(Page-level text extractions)
++++

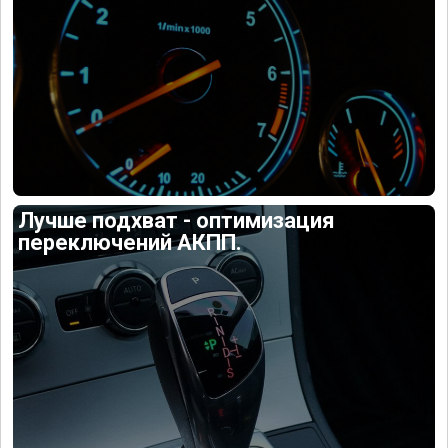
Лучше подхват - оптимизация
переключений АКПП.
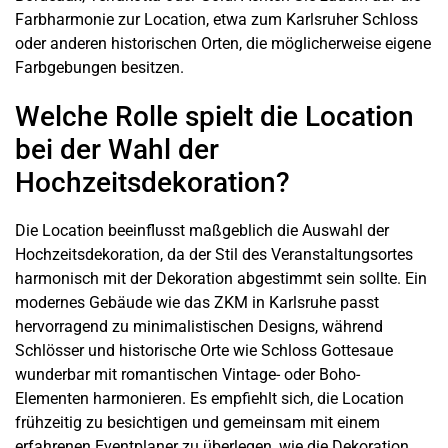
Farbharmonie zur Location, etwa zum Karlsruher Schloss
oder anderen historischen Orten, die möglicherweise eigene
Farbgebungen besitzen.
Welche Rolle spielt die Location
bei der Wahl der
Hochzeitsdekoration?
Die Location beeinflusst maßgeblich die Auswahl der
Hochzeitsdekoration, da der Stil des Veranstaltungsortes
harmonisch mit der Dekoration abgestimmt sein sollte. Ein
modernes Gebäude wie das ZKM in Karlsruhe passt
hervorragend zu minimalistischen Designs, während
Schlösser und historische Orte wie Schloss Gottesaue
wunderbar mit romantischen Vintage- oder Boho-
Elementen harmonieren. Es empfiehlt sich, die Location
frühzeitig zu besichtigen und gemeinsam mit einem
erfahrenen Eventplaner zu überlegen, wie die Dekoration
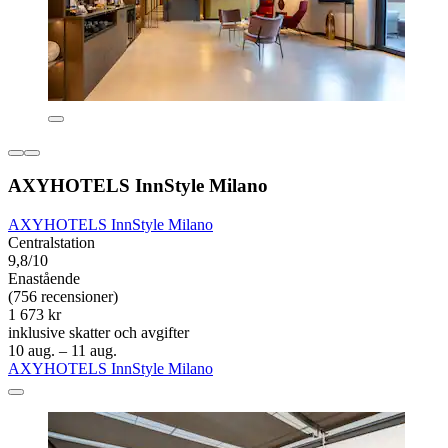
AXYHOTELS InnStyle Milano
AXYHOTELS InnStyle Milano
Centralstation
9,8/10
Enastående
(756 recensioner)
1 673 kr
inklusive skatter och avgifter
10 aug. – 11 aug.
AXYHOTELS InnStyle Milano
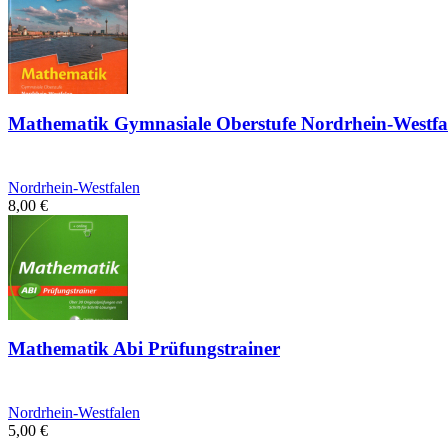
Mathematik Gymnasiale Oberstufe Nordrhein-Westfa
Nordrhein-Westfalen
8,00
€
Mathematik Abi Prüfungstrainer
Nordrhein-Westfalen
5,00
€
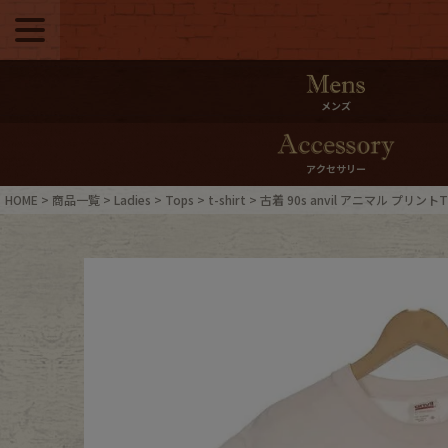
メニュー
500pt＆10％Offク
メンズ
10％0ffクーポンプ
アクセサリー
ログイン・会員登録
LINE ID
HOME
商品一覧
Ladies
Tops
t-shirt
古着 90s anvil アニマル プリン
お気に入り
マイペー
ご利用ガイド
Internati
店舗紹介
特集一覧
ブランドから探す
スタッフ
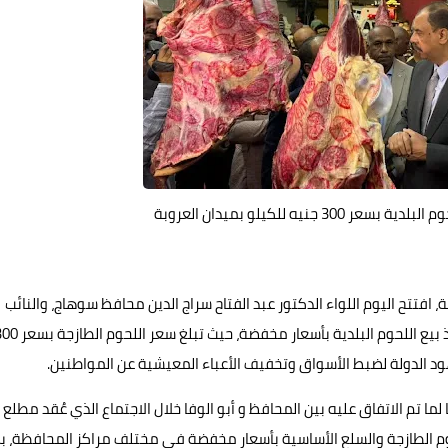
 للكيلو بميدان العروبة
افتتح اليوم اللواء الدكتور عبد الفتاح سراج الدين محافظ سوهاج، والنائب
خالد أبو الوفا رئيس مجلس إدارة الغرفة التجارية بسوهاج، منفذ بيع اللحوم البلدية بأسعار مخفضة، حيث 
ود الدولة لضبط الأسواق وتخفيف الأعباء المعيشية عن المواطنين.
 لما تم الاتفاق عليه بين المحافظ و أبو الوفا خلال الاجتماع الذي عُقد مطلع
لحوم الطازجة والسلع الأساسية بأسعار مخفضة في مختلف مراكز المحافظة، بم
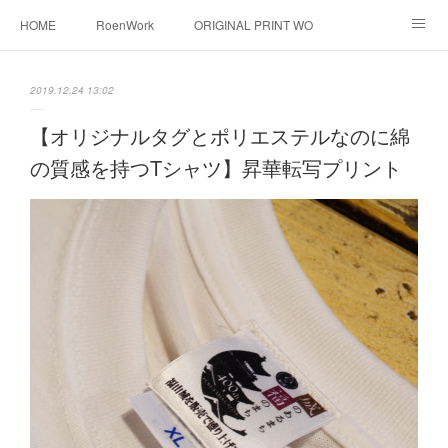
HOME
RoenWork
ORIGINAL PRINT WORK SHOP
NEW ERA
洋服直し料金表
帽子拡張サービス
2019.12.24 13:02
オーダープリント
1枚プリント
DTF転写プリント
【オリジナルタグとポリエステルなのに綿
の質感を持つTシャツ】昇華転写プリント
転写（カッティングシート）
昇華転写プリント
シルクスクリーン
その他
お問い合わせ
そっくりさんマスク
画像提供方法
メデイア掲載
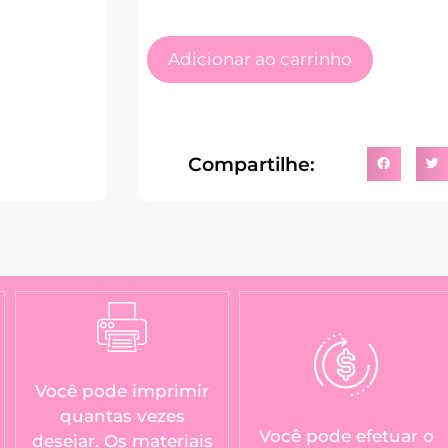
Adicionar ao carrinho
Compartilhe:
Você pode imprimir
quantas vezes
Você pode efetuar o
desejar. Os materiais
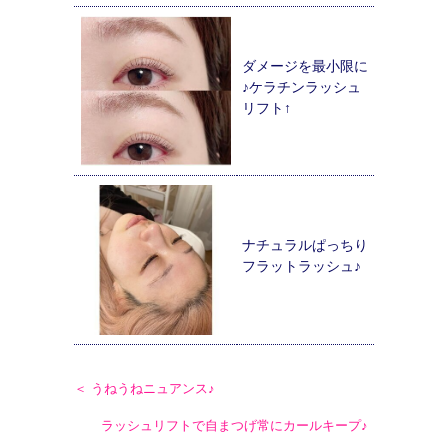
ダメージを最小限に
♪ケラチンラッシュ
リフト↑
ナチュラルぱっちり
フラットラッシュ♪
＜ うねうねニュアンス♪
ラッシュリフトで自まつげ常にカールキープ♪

++++

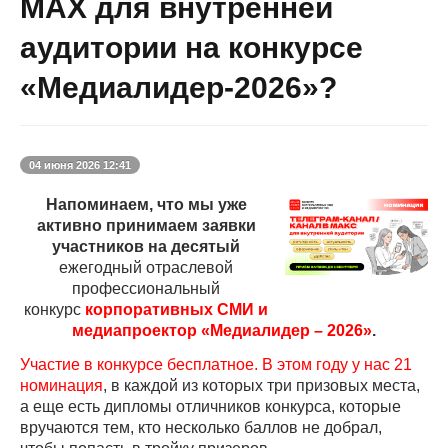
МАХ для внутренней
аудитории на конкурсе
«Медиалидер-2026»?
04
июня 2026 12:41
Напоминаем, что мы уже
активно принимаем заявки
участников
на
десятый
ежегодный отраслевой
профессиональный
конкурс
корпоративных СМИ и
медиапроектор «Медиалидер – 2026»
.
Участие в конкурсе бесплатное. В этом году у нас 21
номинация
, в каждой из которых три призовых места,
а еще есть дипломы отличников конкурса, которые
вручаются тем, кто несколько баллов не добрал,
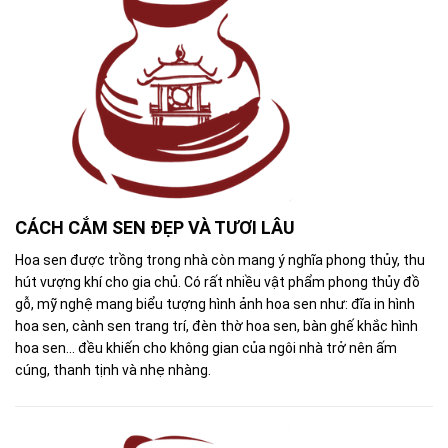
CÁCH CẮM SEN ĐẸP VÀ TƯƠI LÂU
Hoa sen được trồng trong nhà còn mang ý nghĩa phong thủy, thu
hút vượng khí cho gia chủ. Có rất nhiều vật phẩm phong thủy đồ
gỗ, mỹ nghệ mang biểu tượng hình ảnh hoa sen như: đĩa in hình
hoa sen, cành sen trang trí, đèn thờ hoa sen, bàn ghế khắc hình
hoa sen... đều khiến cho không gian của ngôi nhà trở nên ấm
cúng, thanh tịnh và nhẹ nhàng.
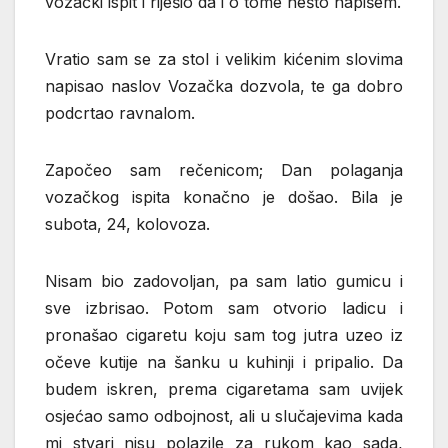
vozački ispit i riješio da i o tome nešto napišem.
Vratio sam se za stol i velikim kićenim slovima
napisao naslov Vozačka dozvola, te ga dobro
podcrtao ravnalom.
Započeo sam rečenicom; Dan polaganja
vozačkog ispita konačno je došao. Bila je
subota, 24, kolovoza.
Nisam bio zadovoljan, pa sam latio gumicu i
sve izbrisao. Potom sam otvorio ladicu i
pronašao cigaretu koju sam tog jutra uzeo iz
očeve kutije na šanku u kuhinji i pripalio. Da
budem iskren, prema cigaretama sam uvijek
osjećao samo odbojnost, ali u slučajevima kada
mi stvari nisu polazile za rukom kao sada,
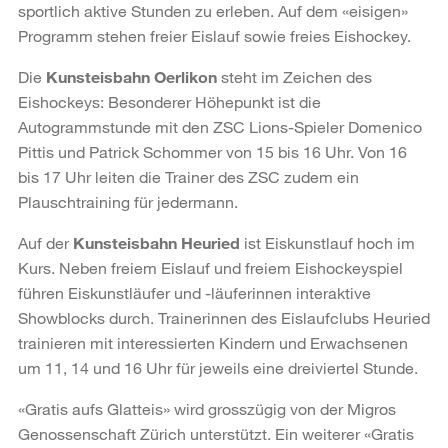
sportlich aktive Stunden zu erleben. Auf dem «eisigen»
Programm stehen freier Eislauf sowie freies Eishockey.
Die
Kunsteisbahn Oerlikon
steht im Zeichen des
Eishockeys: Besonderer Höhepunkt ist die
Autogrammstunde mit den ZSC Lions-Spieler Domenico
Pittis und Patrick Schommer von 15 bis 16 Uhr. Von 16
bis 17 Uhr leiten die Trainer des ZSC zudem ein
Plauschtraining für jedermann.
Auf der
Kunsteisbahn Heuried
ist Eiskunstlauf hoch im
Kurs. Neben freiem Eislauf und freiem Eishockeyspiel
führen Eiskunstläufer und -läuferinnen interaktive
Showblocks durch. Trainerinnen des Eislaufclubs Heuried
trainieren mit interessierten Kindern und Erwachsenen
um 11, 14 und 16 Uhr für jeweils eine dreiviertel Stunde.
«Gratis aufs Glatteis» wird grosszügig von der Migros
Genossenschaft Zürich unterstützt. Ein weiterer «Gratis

++++

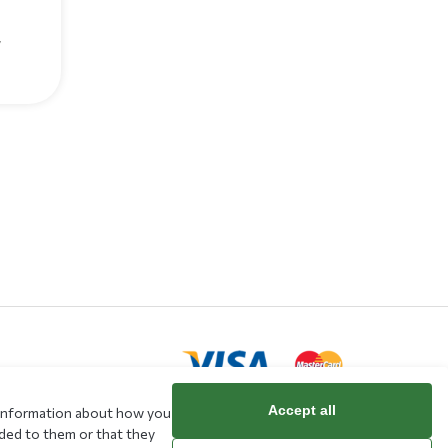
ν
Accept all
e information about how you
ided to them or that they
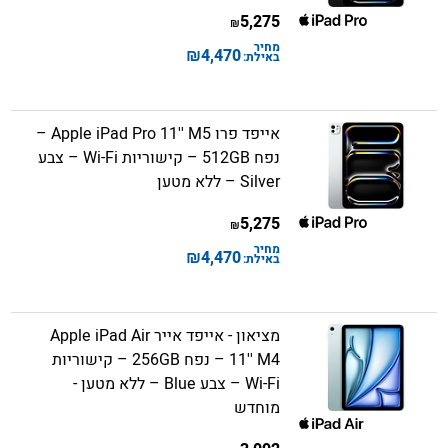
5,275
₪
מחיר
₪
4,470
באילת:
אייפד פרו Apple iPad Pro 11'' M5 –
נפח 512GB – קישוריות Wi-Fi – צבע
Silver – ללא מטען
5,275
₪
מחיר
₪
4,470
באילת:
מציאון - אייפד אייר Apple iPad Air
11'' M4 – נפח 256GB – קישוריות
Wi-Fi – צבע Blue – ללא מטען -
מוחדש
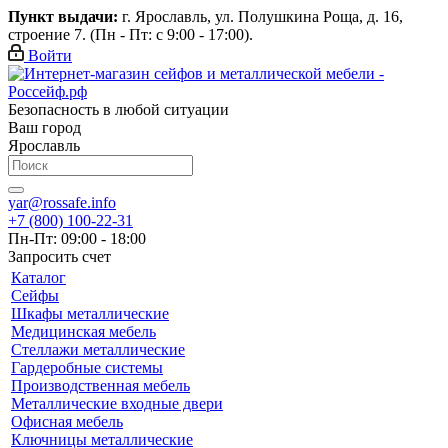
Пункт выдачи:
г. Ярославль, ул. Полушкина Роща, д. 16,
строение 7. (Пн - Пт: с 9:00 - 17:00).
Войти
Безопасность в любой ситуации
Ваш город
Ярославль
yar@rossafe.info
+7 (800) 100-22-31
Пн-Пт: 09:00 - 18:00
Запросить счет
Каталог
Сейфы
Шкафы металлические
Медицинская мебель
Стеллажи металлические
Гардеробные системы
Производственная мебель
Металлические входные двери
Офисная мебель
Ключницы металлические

++++

(DIRECTIONS): Show the lines of the entries that include the string "iPad", copying each in full.

(SOLVED EXERCISE):
אייפד פרו Apple iPad Pro 11'' M5 –
מציאון - אייפד אייר Apple iPad Air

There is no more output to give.